BEGIN MATERIAL TO PROCESS
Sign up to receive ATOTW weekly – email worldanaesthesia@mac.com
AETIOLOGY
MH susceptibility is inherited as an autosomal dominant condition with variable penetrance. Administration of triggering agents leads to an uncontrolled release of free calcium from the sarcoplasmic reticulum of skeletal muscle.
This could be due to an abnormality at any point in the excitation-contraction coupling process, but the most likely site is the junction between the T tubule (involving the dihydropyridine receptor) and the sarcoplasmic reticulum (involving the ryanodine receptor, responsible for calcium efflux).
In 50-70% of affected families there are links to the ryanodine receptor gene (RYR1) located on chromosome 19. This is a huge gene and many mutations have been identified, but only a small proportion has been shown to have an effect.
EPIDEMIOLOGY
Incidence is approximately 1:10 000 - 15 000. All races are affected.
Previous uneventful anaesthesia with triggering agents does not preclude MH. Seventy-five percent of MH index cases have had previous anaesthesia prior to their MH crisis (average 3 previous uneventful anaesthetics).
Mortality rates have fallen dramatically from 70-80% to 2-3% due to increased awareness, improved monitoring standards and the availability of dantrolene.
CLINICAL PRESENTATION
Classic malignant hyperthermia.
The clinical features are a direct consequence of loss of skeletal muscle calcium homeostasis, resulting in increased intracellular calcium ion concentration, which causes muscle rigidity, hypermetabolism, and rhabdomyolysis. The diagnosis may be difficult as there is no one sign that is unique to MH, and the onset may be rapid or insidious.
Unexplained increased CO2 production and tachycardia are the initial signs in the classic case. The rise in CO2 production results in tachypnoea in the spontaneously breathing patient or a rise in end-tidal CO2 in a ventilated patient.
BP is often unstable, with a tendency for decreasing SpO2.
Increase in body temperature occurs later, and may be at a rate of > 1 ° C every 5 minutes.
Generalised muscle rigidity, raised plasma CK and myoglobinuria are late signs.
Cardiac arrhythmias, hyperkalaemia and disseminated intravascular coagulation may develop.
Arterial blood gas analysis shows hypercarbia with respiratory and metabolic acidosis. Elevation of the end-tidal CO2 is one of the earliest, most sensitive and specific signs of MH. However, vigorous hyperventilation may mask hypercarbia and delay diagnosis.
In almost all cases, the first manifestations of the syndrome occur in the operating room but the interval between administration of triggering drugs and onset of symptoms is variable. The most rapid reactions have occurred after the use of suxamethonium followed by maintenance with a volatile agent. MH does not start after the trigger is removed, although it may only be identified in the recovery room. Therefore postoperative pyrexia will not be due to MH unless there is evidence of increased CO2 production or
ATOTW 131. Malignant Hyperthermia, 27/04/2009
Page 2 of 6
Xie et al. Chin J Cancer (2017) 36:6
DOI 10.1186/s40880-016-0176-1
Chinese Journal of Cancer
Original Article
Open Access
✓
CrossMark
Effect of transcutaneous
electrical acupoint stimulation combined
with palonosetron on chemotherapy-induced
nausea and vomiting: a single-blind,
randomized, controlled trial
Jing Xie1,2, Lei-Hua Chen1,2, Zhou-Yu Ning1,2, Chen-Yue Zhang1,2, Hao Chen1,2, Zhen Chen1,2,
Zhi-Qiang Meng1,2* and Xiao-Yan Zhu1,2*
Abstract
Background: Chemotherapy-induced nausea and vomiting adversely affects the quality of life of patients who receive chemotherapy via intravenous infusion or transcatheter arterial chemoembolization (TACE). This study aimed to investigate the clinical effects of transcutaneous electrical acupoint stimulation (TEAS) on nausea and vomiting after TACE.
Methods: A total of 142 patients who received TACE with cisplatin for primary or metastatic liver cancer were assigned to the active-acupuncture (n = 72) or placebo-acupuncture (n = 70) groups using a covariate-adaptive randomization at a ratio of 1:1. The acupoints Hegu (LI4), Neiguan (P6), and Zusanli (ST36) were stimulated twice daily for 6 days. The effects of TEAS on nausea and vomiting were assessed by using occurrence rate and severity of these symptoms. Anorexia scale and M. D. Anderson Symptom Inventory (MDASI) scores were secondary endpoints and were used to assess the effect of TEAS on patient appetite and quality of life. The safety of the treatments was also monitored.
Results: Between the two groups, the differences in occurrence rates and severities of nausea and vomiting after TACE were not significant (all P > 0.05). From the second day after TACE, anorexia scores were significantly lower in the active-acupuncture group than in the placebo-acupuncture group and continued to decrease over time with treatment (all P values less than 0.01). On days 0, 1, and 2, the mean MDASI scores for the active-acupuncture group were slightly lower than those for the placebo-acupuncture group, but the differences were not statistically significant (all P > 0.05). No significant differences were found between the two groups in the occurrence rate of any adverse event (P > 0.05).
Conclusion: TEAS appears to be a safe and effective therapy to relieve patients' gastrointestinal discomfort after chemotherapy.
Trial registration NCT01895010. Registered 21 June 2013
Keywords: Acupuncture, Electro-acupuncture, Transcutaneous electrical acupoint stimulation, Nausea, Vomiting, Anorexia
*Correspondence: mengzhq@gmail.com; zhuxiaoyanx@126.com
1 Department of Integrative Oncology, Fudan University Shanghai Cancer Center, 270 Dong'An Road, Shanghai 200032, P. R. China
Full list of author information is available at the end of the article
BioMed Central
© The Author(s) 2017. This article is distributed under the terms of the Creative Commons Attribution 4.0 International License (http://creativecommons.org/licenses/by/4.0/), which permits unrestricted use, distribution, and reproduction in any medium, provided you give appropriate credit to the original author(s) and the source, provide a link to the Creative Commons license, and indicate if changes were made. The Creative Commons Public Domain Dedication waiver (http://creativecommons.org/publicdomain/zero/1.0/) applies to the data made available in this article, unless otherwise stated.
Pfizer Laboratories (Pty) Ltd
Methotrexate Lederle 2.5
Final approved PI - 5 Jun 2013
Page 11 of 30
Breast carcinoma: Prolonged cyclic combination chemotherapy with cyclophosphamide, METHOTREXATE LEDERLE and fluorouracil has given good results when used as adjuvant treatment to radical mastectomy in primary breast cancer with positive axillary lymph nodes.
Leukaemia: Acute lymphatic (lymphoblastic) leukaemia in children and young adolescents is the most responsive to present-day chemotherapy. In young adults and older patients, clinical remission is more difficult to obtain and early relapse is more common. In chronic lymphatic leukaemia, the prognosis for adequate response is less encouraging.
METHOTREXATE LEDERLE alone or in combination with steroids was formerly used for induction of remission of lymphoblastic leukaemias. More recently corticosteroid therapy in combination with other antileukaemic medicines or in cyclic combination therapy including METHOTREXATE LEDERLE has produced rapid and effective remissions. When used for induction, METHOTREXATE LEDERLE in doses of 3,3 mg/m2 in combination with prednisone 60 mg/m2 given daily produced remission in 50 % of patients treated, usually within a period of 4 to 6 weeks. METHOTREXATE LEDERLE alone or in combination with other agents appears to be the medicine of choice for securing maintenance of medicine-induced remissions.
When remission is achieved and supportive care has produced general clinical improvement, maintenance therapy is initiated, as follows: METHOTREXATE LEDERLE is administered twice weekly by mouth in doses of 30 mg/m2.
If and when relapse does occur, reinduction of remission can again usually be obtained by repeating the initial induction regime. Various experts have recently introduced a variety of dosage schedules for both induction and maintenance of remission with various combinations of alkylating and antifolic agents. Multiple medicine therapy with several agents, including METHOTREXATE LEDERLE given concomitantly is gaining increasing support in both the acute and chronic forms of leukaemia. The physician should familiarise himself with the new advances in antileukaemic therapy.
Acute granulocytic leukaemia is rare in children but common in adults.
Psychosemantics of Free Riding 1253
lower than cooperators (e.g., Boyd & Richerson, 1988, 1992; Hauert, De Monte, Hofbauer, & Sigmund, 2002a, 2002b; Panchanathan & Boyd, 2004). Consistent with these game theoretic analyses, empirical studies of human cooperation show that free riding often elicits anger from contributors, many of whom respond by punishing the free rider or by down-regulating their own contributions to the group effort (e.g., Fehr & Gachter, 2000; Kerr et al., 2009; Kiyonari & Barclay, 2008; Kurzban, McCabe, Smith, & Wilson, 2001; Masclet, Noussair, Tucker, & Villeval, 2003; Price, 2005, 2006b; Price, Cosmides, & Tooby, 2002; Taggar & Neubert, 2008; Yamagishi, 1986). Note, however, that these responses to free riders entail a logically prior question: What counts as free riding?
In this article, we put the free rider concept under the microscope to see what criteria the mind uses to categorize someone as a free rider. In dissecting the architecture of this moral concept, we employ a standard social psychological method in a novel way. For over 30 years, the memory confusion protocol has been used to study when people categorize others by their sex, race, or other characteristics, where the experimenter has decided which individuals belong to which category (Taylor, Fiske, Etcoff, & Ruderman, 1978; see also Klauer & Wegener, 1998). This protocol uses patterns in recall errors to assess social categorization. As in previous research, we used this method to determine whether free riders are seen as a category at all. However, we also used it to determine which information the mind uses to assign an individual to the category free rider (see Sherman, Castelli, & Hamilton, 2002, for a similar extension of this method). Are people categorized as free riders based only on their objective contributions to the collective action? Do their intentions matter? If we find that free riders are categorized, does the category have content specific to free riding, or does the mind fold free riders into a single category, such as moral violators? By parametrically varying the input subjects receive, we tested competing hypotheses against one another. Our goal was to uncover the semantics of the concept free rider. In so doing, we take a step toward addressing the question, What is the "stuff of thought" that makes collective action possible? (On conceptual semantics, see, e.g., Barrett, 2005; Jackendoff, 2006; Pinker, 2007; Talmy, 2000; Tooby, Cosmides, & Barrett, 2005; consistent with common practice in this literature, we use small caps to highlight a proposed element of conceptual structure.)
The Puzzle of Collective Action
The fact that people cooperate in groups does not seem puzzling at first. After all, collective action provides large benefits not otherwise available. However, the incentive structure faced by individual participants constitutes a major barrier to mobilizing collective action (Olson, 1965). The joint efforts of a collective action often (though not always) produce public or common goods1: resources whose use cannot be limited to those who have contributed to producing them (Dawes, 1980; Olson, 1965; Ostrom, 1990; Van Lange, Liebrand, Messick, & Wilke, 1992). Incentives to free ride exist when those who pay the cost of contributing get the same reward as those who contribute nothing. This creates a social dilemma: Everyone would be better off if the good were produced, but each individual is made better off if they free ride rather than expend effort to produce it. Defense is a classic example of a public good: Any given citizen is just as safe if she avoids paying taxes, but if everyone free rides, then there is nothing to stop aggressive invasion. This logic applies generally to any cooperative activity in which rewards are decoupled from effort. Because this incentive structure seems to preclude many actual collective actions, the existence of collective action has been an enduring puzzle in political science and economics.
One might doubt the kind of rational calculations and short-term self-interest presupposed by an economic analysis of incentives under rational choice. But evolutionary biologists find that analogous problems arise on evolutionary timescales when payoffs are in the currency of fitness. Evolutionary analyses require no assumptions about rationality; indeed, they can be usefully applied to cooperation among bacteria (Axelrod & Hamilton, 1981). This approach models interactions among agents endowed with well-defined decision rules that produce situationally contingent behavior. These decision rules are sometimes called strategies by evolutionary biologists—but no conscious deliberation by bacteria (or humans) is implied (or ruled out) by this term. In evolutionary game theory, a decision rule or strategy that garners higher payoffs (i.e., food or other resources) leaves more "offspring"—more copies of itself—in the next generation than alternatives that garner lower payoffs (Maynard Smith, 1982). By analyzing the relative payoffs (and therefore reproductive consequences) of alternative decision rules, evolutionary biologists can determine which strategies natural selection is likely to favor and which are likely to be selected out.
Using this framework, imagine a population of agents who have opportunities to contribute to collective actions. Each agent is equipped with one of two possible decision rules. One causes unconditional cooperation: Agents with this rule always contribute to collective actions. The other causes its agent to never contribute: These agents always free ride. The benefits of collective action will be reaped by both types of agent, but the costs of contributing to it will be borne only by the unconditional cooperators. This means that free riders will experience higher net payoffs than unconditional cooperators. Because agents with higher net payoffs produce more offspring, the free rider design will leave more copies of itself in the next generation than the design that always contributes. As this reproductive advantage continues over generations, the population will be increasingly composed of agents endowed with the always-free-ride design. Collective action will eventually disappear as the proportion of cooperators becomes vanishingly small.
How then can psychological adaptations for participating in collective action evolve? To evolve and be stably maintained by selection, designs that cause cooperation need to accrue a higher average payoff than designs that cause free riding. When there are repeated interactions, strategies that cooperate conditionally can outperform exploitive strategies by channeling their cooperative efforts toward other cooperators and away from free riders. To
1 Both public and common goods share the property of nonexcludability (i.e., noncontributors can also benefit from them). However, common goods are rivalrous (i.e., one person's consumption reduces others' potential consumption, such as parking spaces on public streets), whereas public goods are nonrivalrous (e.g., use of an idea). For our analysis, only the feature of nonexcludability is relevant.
END MATERIAL TO PROCESS
* [TASK INSTRUCTIONS]: Go through the entries above and pull out each line with "ATOTW" in it.

* [TASK RESULT]:
Sign up to receive ATOTW weekly – email worldanaesthesia@mac.com
ATOTW 131. Malignant Hyperthermia, 27/04/2009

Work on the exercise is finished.